Deprescribing for Older People: Do I Still Need this Medication?


Image of older man holding medicine: Do I still need this medication? Although medications save lives, some may become unnecessary or even harmful as you age

Overprescribing, or polypharmacy, is when people take too many medications, at times including drugs that are no longer necessary. Multiple meds may lead to new illnesses, dangerous side effects, confusion and falls. An annual medication review with a health professional may result in deprescribing – discontinuing medications that are no longer beneficial.

Of course, we aren’t saying stop your medications. Many or all of a patient’s prescriptions and supplements are necessary for health as they age. We take drugs to manage chronic conditions such as diabetes, high-blood pressure, heart disease and chronic pain. We may also take over-the-counter (OTC) products to manage symptoms, such as headaches, swollen joints or digestive issues. For the most part, drugs prolong a patient’s life expectancy and improve their quality of life.

The Signs of Overprescribing

How do we know if someone is overprescribed? According to Camille Gagnon, PharmD MSc, Assistant Director of the Canadian Medication Appropriateness and Deprescribing Network at the University of Montreal, if the person is over age 65, the chances are fairly good. New evidence shows that 62% of people over 65 who live independently in communities take five or more meds; 24% of people over 65 taking 10 or more meds, rising to 36% for those over age 85. 

Medication overload can result in drug interactions, falls and fractures, memory issues, hospitalizations and fatalities. People taking four to seven meds have a doubled risk of falling than those taking three or fewer. 

It’s important to note, however, that older adults are a diverse group. 56% enjoy good health and are active in sports, jobs and volunteerism, Dr. Gagnon said during her October 2023 BC CRN Provincial Learning Event. She also advises that caregivers and service providers should observe older people for signs of over-medication which may be a form of elder abuse to gain power or control.

Medication: Risks Increase With Age

Beyond the fact that some drugs may no longer be required, there are other reasons to decrease doses or completely deprescribe a medication. As we age, our body composition changes which may lead to harmful side effects:

  • Chronic conditions worsen. For example at age 62, we  may require one medication for Type 2 diabetes whereas by 79, the average is three drugs. As conditions evolve and need different prescriptions, it’s important to ask if previous meds are still required.
  • Bodies become more sensitive to the effects of drugs. The blood-brain barrier that protects our brains becomes more porous, potentially causing side effects like drowsiness or confusion.
  • The liver and kidneys no longer excrete everything that is unneeded, so meds start to accumulate.
  • Aging bodies have less muscle and more body fat; body fat stores some of the medication.

An example of this, Dr. Gagnon says, is the older person who is drowsy the day after taking a sleeping pill. The drug may linger in the person’s body fat and kidneys, passing through the porous blood-brain barrier to inhibit clear brain function.

Who’s At Risk of Medication Side Effects?

Anyone over the age of 65 is at risk of increased side effects from both prescription and OTC drugs. Multiple, chronic health conditions increase risk, especially if the patient sees various specialists. A longer life expectancy puts women at higher risk as they will likely develop more chronic conditions requiring treatment. Another factor affecting women is that female biology, such as body fat and hormones, tends to present different side effects than in men. 

Another thing to look out for is “prescribing cascades,” when a prescription is added to deal with the side effects of another. It’s important to ask if the original medication is still appropriate, or if an alternative could do the same job with fewer side effects. 

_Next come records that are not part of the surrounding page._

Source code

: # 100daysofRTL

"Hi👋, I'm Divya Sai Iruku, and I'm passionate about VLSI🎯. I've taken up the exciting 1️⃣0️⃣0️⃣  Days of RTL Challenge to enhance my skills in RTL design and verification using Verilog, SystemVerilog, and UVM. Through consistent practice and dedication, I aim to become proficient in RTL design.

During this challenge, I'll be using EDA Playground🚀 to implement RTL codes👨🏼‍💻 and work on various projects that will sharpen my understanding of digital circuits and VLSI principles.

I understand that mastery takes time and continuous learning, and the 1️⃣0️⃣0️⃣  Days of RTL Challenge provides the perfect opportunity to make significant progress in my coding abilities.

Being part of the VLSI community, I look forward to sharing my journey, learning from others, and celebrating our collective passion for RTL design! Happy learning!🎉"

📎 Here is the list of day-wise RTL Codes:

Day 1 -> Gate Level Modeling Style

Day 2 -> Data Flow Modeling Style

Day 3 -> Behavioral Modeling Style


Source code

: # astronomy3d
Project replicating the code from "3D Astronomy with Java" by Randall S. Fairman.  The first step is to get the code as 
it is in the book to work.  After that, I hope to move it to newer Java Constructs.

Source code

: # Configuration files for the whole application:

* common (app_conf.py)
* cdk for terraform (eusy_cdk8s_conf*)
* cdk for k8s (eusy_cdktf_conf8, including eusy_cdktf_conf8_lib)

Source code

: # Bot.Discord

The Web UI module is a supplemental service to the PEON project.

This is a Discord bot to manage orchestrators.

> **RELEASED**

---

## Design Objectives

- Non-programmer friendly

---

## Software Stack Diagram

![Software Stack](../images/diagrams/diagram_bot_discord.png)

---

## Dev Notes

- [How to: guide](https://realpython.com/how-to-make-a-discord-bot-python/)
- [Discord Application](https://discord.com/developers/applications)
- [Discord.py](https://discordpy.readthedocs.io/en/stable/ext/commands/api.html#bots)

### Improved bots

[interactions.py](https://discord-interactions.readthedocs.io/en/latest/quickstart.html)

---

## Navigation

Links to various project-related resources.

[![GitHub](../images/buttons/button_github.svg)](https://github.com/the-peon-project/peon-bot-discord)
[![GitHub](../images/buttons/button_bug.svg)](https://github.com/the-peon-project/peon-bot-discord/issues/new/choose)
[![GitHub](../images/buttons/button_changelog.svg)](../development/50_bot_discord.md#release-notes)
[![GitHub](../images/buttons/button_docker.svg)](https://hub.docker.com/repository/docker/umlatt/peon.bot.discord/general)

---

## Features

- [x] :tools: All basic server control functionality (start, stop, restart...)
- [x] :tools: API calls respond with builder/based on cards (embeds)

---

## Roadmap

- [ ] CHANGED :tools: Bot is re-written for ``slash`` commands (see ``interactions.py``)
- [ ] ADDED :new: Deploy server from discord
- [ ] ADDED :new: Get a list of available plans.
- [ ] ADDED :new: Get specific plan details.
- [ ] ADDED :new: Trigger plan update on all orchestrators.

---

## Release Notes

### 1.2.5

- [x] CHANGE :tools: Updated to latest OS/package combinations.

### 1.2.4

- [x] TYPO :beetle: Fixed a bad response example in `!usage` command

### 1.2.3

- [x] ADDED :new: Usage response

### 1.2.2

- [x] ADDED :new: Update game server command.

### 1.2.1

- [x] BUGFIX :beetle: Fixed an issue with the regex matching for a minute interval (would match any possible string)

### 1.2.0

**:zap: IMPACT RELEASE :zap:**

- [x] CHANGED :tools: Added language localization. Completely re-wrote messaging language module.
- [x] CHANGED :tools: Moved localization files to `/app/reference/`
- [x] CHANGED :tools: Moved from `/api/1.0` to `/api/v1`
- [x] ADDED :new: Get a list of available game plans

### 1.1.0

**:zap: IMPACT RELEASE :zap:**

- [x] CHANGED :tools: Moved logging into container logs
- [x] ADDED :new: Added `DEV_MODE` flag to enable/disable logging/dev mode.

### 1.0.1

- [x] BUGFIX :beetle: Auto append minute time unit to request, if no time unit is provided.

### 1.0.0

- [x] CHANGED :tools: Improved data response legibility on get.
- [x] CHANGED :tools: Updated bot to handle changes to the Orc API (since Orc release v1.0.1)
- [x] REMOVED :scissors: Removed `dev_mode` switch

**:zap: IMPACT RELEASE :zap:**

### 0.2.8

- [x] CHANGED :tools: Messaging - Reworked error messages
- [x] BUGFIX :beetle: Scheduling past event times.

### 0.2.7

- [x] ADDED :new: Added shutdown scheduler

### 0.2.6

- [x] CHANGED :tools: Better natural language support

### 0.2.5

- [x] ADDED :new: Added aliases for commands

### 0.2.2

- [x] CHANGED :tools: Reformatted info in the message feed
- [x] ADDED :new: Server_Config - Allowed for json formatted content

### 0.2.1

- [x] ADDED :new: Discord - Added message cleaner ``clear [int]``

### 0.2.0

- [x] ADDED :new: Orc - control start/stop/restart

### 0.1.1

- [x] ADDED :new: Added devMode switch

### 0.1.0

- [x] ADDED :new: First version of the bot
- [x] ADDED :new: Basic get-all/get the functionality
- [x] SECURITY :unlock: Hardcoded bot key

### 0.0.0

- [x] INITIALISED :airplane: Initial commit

OTC drugs are easy to overlook and include everything from Advil, Tylenol, herbal supplements and vitamins to antacids and cannabis. They can affect or cancel the benefits of other medications, so be sure to mention them during health and medication reviews.

Deprescribing for Older People, When It’s Appropriate

Reducing or deprescribing a medication should only be done in collaboration with a healthcare professional, such as your pharmacist, doctor or nurse practitioner. At your appointment, tell them if you have any challenges, such as weakness, falls, loss of appetite or confusion. 

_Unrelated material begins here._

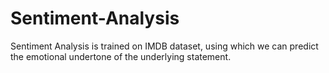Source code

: # Sentiment-Analysis
Sentiment Analysis is trained on IMDB dataset, using which we can predict the emotional undertone of the underlying statement.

Ask questions about any concerns, including:

  • Why am I taking this medication?
  • What are the potential benefits and harms of this drug?
  • Can it affect my memory or cause me to fall?
  • Who can I follow up with to stop or reduce a medication, and what are the risks and methods to do that?

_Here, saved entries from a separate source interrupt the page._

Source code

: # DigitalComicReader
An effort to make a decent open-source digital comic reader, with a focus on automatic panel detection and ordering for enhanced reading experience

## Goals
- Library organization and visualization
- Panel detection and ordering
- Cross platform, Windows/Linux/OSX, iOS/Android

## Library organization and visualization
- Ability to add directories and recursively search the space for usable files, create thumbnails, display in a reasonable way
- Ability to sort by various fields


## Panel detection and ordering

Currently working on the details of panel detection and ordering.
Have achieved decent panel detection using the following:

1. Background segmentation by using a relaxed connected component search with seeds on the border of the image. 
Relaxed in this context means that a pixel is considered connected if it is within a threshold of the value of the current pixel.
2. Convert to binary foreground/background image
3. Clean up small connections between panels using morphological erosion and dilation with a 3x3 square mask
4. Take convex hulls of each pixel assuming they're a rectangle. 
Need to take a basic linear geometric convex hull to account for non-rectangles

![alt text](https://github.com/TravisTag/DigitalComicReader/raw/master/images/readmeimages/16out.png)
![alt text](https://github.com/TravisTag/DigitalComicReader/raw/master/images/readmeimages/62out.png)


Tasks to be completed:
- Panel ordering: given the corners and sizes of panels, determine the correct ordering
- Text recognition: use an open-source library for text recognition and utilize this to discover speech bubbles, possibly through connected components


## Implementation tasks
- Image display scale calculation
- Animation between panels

Work with your healthcare professional to develop a plan to reduce or stop any medications  deemed unnecessary. These professionals have experience in deprescribing and can support you to make any necessary changes. You may simply need a dose reduction, while other drugs need to be weaned from your system. 

For Patients, Caregivers and BC CRN Service Providers

The Canadian Medication Appropriateness and Deprescribing Network website has a wealth of  support and educational materials. Readers are invited to download current research and information materials, delve more deeply into the work the Network is supporting across Canada and access free articles to run in your own information campaigns by simply crediting the Network.